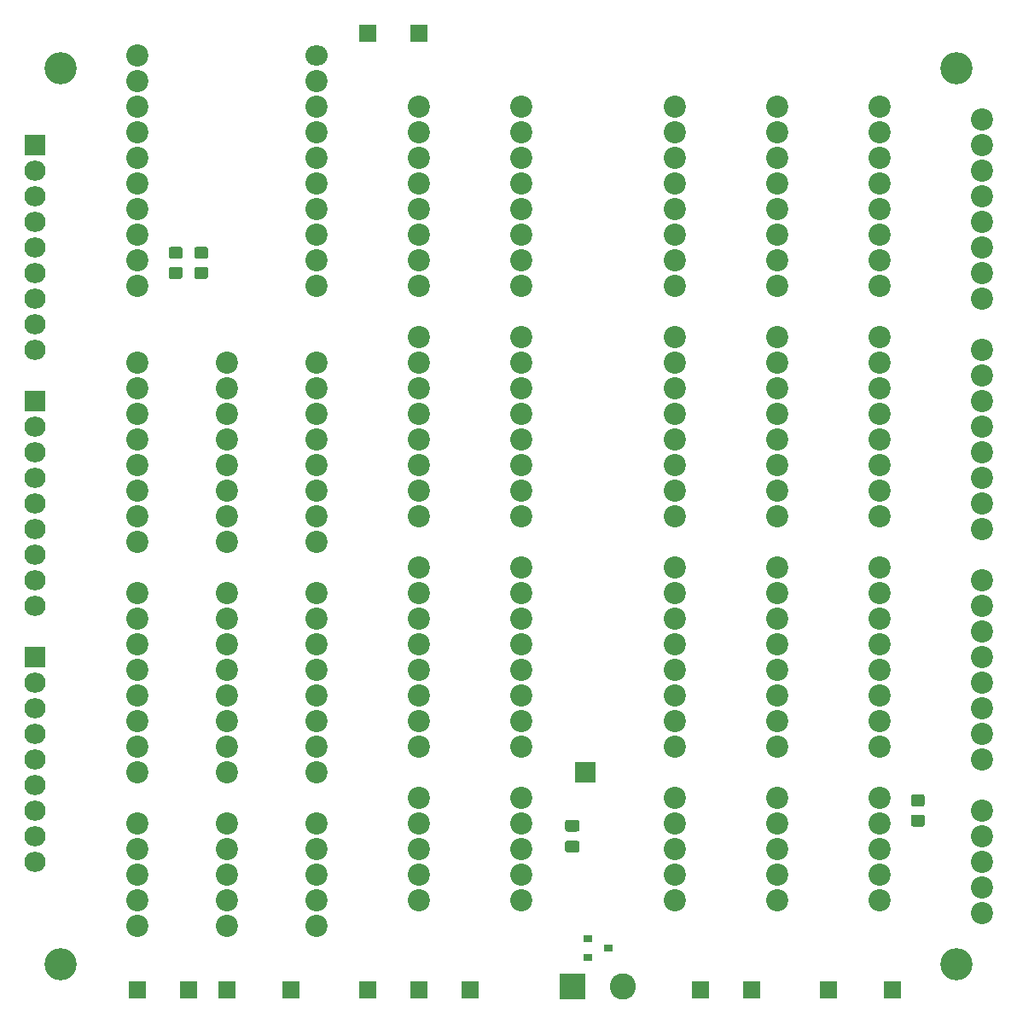
<source format=gbr>
%TF.GenerationSoftware,KiCad,Pcbnew,(5.1.8)-1*%
%TF.CreationDate,2024-07-25T00:43:58+03:00*%
%TF.ProjectId,ALU,414c552e-6b69-4636-9164-5f7063625858,rev?*%
%TF.SameCoordinates,Original*%
%TF.FileFunction,Soldermask,Bot*%
%TF.FilePolarity,Negative*%
%FSLAX46Y46*%
G04 Gerber Fmt 4.6, Leading zero omitted, Abs format (unit mm)*
G04 Created by KiCad (PCBNEW (5.1.8)-1) date 2024-07-25 00:43:58*
%MOMM*%
%LPD*%
G01*
G04 APERTURE LIST*
%ADD10C,2.200000*%
%ADD11R,1.700000X1.700000*%
%ADD12O,2.200000X2.000000*%
%ADD13R,0.900000X0.800000*%
%ADD14C,3.200000*%
%ADD15R,2.600000X2.600000*%
%ADD16C,2.600000*%
%ADD17R,2.100000X2.000000*%
%ADD18O,2.100000X2.000000*%
G04 APERTURE END LIST*
%TO.C,R3*%
G36*
G01*
X103320001Y-92310000D02*
X102419999Y-92310000D01*
G75*
G02*
X102170000Y-92060001I0J249999D01*
G01*
X102170000Y-91359999D01*
G75*
G02*
X102419999Y-91110000I249999J0D01*
G01*
X103320001Y-91110000D01*
G75*
G02*
X103570000Y-91359999I0J-249999D01*
G01*
X103570000Y-92060001D01*
G75*
G02*
X103320001Y-92310000I-249999J0D01*
G01*
G37*
G36*
G01*
X103320001Y-94310000D02*
X102419999Y-94310000D01*
G75*
G02*
X102170000Y-94060001I0J249999D01*
G01*
X102170000Y-93359999D01*
G75*
G02*
X102419999Y-93110000I249999J0D01*
G01*
X103320001Y-93110000D01*
G75*
G02*
X103570000Y-93359999I0J-249999D01*
G01*
X103570000Y-94060001D01*
G75*
G02*
X103320001Y-94310000I-249999J0D01*
G01*
G37*
%TD*%
%TO.C,R2*%
G36*
G01*
X28759999Y-38770000D02*
X29660001Y-38770000D01*
G75*
G02*
X29910000Y-39019999I0J-249999D01*
G01*
X29910000Y-39720001D01*
G75*
G02*
X29660001Y-39970000I-249999J0D01*
G01*
X28759999Y-39970000D01*
G75*
G02*
X28510000Y-39720001I0J249999D01*
G01*
X28510000Y-39019999D01*
G75*
G02*
X28759999Y-38770000I249999J0D01*
G01*
G37*
G36*
G01*
X28759999Y-36770000D02*
X29660001Y-36770000D01*
G75*
G02*
X29910000Y-37019999I0J-249999D01*
G01*
X29910000Y-37720001D01*
G75*
G02*
X29660001Y-37970000I-249999J0D01*
G01*
X28759999Y-37970000D01*
G75*
G02*
X28510000Y-37720001I0J249999D01*
G01*
X28510000Y-37019999D01*
G75*
G02*
X28759999Y-36770000I249999J0D01*
G01*
G37*
%TD*%
%TO.C,R1*%
G36*
G01*
X31299999Y-38770000D02*
X32200001Y-38770000D01*
G75*
G02*
X32450000Y-39019999I0J-249999D01*
G01*
X32450000Y-39720001D01*
G75*
G02*
X32200001Y-39970000I-249999J0D01*
G01*
X31299999Y-39970000D01*
G75*
G02*
X31050000Y-39720001I0J249999D01*
G01*
X31050000Y-39019999D01*
G75*
G02*
X31299999Y-38770000I249999J0D01*
G01*
G37*
G36*
G01*
X31299999Y-36770000D02*
X32200001Y-36770000D01*
G75*
G02*
X32450000Y-37019999I0J-249999D01*
G01*
X32450000Y-37720001D01*
G75*
G02*
X32200001Y-37970000I-249999J0D01*
G01*
X31299999Y-37970000D01*
G75*
G02*
X31050000Y-37720001I0J249999D01*
G01*
X31050000Y-37019999D01*
G75*
G02*
X31299999Y-36770000I249999J0D01*
G01*
G37*
%TD*%
D10*
%TO.C,U9*%
X25400000Y-104140000D03*
X25400000Y-101600000D03*
X25400000Y-99060000D03*
X25400000Y-96520000D03*
X25400000Y-93980000D03*
X25400000Y-88900000D03*
X25400000Y-86360000D03*
X25400000Y-83820000D03*
X25400000Y-81280000D03*
X25400000Y-78740000D03*
X25400000Y-76200000D03*
X25400000Y-73660000D03*
X25400000Y-71120000D03*
X25400000Y-66040000D03*
X25400000Y-63500000D03*
X25400000Y-60960000D03*
X25400000Y-58420000D03*
X25400000Y-55880000D03*
X25400000Y-53340000D03*
X25400000Y-50800000D03*
X25400000Y-48260000D03*
%TD*%
D11*
%TO.C,J14*%
X53340000Y-15557500D03*
%TD*%
%TO.C,J13*%
X48260000Y-15557500D03*
%TD*%
%TO.C,J12*%
X25400000Y-110490000D03*
%TD*%
D12*
%TO.C,U10*%
X43180000Y-17780000D03*
D10*
X43180000Y-20320000D03*
X43180000Y-22860000D03*
X43180000Y-25400000D03*
X43180000Y-27940000D03*
X43180000Y-30480000D03*
X43180000Y-33020000D03*
X43180000Y-35560000D03*
X43180000Y-38100000D03*
X43180000Y-40640000D03*
X25400000Y-40640000D03*
X25400000Y-38100000D03*
X25400000Y-35560000D03*
X25400000Y-33020000D03*
X25400000Y-30480000D03*
X25400000Y-27940000D03*
X25400000Y-25400000D03*
X25400000Y-22860000D03*
X25400000Y-20320000D03*
X25400000Y-17780000D03*
%TD*%
D13*
%TO.C,Q1*%
X72120000Y-106362500D03*
X70120000Y-105412500D03*
X70120000Y-107312500D03*
%TD*%
D11*
%TO.C,J11*%
X40640000Y-110490000D03*
%TD*%
D10*
%TO.C,U8*%
X43180000Y-104140000D03*
X43180000Y-101600000D03*
X43180000Y-99060000D03*
X43180000Y-96520000D03*
X43180000Y-93980000D03*
X43180000Y-88900000D03*
X43180000Y-86360000D03*
X43180000Y-83820000D03*
X43180000Y-81280000D03*
X43180000Y-78740000D03*
X43180000Y-76200000D03*
X43180000Y-73660000D03*
X43180000Y-71120000D03*
X43180000Y-66040000D03*
X43180000Y-63500000D03*
X43180000Y-60960000D03*
X43180000Y-58420000D03*
X43180000Y-55880000D03*
X43180000Y-53340000D03*
X43180000Y-50800000D03*
X43180000Y-48260000D03*
%TD*%
D11*
%TO.C,J6*%
X30480000Y-110490000D03*
%TD*%
%TO.C,J5*%
X34290000Y-110490000D03*
%TD*%
D10*
%TO.C,U5*%
X99060000Y-101600000D03*
X99060000Y-99060000D03*
X99060000Y-96520000D03*
X99060000Y-93980000D03*
X99060000Y-91440000D03*
X99060000Y-86360000D03*
X99060000Y-83820000D03*
X99060000Y-81280000D03*
X99060000Y-78740000D03*
X99060000Y-76200000D03*
X99060000Y-73660000D03*
X99060000Y-71120000D03*
X99060000Y-68580000D03*
X99060000Y-63500000D03*
X99060000Y-60960000D03*
X99060000Y-58420000D03*
X99060000Y-55880000D03*
X99060000Y-53340000D03*
X99060000Y-50800000D03*
X99060000Y-48260000D03*
X99060000Y-45720000D03*
X99060000Y-40640000D03*
X99060000Y-38100000D03*
X99060000Y-35560000D03*
X99060000Y-33020000D03*
X99060000Y-30480000D03*
X99060000Y-27940000D03*
X99060000Y-25400000D03*
X99060000Y-22860000D03*
%TD*%
D14*
%TO.C,H1*%
X106680000Y-107950000D03*
%TD*%
%TO.C,H2*%
X17780000Y-107950000D03*
%TD*%
%TO.C,H3*%
X106680000Y-19050000D03*
%TD*%
%TO.C,H4*%
X17780000Y-19050000D03*
%TD*%
D15*
%TO.C,J7*%
X68580000Y-110172500D03*
D16*
X73580000Y-110172500D03*
%TD*%
D10*
%TO.C,U1*%
X53340000Y-22860000D03*
X53340000Y-25400000D03*
X53340000Y-27940000D03*
X53340000Y-30480000D03*
X53340000Y-33020000D03*
X53340000Y-35560000D03*
X53340000Y-38100000D03*
X53340000Y-40640000D03*
X53340000Y-45720000D03*
X53340000Y-48260000D03*
X53340000Y-50800000D03*
X53340000Y-53340000D03*
X53340000Y-55880000D03*
X53340000Y-58420000D03*
X53340000Y-60960000D03*
X53340000Y-63500000D03*
X53340000Y-68580000D03*
X53340000Y-71120000D03*
X53340000Y-73660000D03*
X53340000Y-76200000D03*
X53340000Y-78740000D03*
X53340000Y-81280000D03*
X53340000Y-83820000D03*
X53340000Y-86360000D03*
X53340000Y-91440000D03*
X53340000Y-93980000D03*
X53340000Y-96520000D03*
X53340000Y-99060000D03*
X53340000Y-101600000D03*
%TD*%
%TO.C,U2*%
X63500000Y-101600000D03*
X63500000Y-99060000D03*
X63500000Y-96520000D03*
X63500000Y-93980000D03*
X63500000Y-91440000D03*
X63500000Y-86360000D03*
X63500000Y-83820000D03*
X63500000Y-81280000D03*
X63500000Y-78740000D03*
X63500000Y-76200000D03*
X63500000Y-73660000D03*
X63500000Y-71120000D03*
X63500000Y-68580000D03*
X63500000Y-63500000D03*
X63500000Y-60960000D03*
X63500000Y-58420000D03*
X63500000Y-55880000D03*
X63500000Y-53340000D03*
X63500000Y-50800000D03*
X63500000Y-48260000D03*
X63500000Y-45720000D03*
X63500000Y-40640000D03*
X63500000Y-38100000D03*
X63500000Y-35560000D03*
X63500000Y-33020000D03*
X63500000Y-30480000D03*
X63500000Y-27940000D03*
X63500000Y-25400000D03*
X63500000Y-22860000D03*
%TD*%
%TO.C,U3*%
X78740000Y-22860000D03*
X78740000Y-25400000D03*
X78740000Y-27940000D03*
X78740000Y-30480000D03*
X78740000Y-33020000D03*
X78740000Y-35560000D03*
X78740000Y-38100000D03*
X78740000Y-40640000D03*
X78740000Y-45720000D03*
X78740000Y-48260000D03*
X78740000Y-50800000D03*
X78740000Y-53340000D03*
X78740000Y-55880000D03*
X78740000Y-58420000D03*
X78740000Y-60960000D03*
X78740000Y-63500000D03*
X78740000Y-68580000D03*
X78740000Y-71120000D03*
X78740000Y-73660000D03*
X78740000Y-76200000D03*
X78740000Y-78740000D03*
X78740000Y-81280000D03*
X78740000Y-83820000D03*
X78740000Y-86360000D03*
X78740000Y-91440000D03*
X78740000Y-93980000D03*
X78740000Y-96520000D03*
X78740000Y-99060000D03*
X78740000Y-101600000D03*
%TD*%
%TO.C,U4*%
X88900000Y-22860000D03*
X88900000Y-25400000D03*
X88900000Y-27940000D03*
X88900000Y-30480000D03*
X88900000Y-33020000D03*
X88900000Y-35560000D03*
X88900000Y-38100000D03*
X88900000Y-40640000D03*
X88900000Y-45720000D03*
X88900000Y-48260000D03*
X88900000Y-50800000D03*
X88900000Y-53340000D03*
X88900000Y-55880000D03*
X88900000Y-58420000D03*
X88900000Y-60960000D03*
X88900000Y-63500000D03*
X88900000Y-68580000D03*
X88900000Y-71120000D03*
X88900000Y-73660000D03*
X88900000Y-76200000D03*
X88900000Y-78740000D03*
X88900000Y-81280000D03*
X88900000Y-83820000D03*
X88900000Y-86360000D03*
X88900000Y-91440000D03*
X88900000Y-93980000D03*
X88900000Y-96520000D03*
X88900000Y-99060000D03*
X88900000Y-101600000D03*
%TD*%
D17*
%TO.C,J4*%
X69850000Y-88900000D03*
%TD*%
D11*
%TO.C,J25*%
X100330000Y-110490000D03*
%TD*%
%TO.C,J26*%
X86360000Y-110490000D03*
%TD*%
%TO.C,J27*%
X81280000Y-110490000D03*
%TD*%
%TO.C,J28*%
X58420000Y-110490000D03*
%TD*%
%TO.C,J30*%
X53340000Y-110490000D03*
%TD*%
%TO.C,J31*%
X48260000Y-110490000D03*
%TD*%
%TO.C,J41*%
X93980000Y-110490000D03*
%TD*%
%TO.C,C1*%
G36*
G01*
X68105000Y-93625000D02*
X69055000Y-93625000D01*
G75*
G02*
X69305000Y-93875000I0J-250000D01*
G01*
X69305000Y-94550000D01*
G75*
G02*
X69055000Y-94800000I-250000J0D01*
G01*
X68105000Y-94800000D01*
G75*
G02*
X67855000Y-94550000I0J250000D01*
G01*
X67855000Y-93875000D01*
G75*
G02*
X68105000Y-93625000I250000J0D01*
G01*
G37*
G36*
G01*
X68105000Y-95700000D02*
X69055000Y-95700000D01*
G75*
G02*
X69305000Y-95950000I0J-250000D01*
G01*
X69305000Y-96625000D01*
G75*
G02*
X69055000Y-96875000I-250000J0D01*
G01*
X68105000Y-96875000D01*
G75*
G02*
X67855000Y-96625000I0J250000D01*
G01*
X67855000Y-95950000D01*
G75*
G02*
X68105000Y-95700000I250000J0D01*
G01*
G37*
%TD*%
D10*
%TO.C,U6*%
X109220000Y-102870000D03*
X109220000Y-100330000D03*
X109220000Y-97790000D03*
X109220000Y-95250000D03*
X109220000Y-92710000D03*
X109220000Y-87630000D03*
X109220000Y-85090000D03*
X109220000Y-82550000D03*
X109220000Y-80010000D03*
X109220000Y-77470000D03*
X109220000Y-74930000D03*
X109220000Y-72390000D03*
X109220000Y-69850000D03*
X109220000Y-64770000D03*
X109220000Y-62230000D03*
X109220000Y-59690000D03*
X109220000Y-57150000D03*
X109220000Y-54610000D03*
X109220000Y-52070000D03*
X109220000Y-49530000D03*
X109220000Y-46990000D03*
X109220000Y-41910000D03*
X109220000Y-39370000D03*
X109220000Y-36830000D03*
X109220000Y-34290000D03*
X109220000Y-31750000D03*
X109220000Y-29210000D03*
X109220000Y-26670000D03*
X109220000Y-24130000D03*
%TD*%
%TO.C,U7*%
X34290000Y-48260000D03*
X34290000Y-50800000D03*
X34290000Y-53340000D03*
X34290000Y-55880000D03*
X34290000Y-58420000D03*
X34290000Y-60960000D03*
X34290000Y-63500000D03*
X34290000Y-66040000D03*
X34290000Y-71120000D03*
X34290000Y-73660000D03*
X34290000Y-76200000D03*
X34290000Y-78740000D03*
X34290000Y-81280000D03*
X34290000Y-83820000D03*
X34290000Y-86360000D03*
X34290000Y-88900000D03*
X34290000Y-93980000D03*
X34290000Y-96520000D03*
X34290000Y-99060000D03*
X34290000Y-101600000D03*
X34290000Y-104140000D03*
%TD*%
D17*
%TO.C,J1*%
X15240000Y-26670000D03*
D18*
X15240000Y-29210000D03*
X15240000Y-31750000D03*
X15240000Y-34290000D03*
X15240000Y-36830000D03*
X15240000Y-39370000D03*
X15240000Y-41910000D03*
X15240000Y-44450000D03*
X15240000Y-46990000D03*
%TD*%
%TO.C,J2*%
X15240000Y-72390000D03*
X15240000Y-69850000D03*
X15240000Y-67310000D03*
X15240000Y-64770000D03*
X15240000Y-62230000D03*
X15240000Y-59690000D03*
X15240000Y-57150000D03*
X15240000Y-54610000D03*
D17*
X15240000Y-52070000D03*
%TD*%
%TO.C,J3*%
X15240000Y-77470000D03*
D18*
X15240000Y-80010000D03*
X15240000Y-82550000D03*
X15240000Y-85090000D03*
X15240000Y-87630000D03*
X15240000Y-90170000D03*
X15240000Y-92710000D03*
X15240000Y-95250000D03*
X15240000Y-97790000D03*
%TD*%
M02*

</source>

What to work on: Would you please state how many lines in the material hold "format"? The number alone will do.

Task response: 2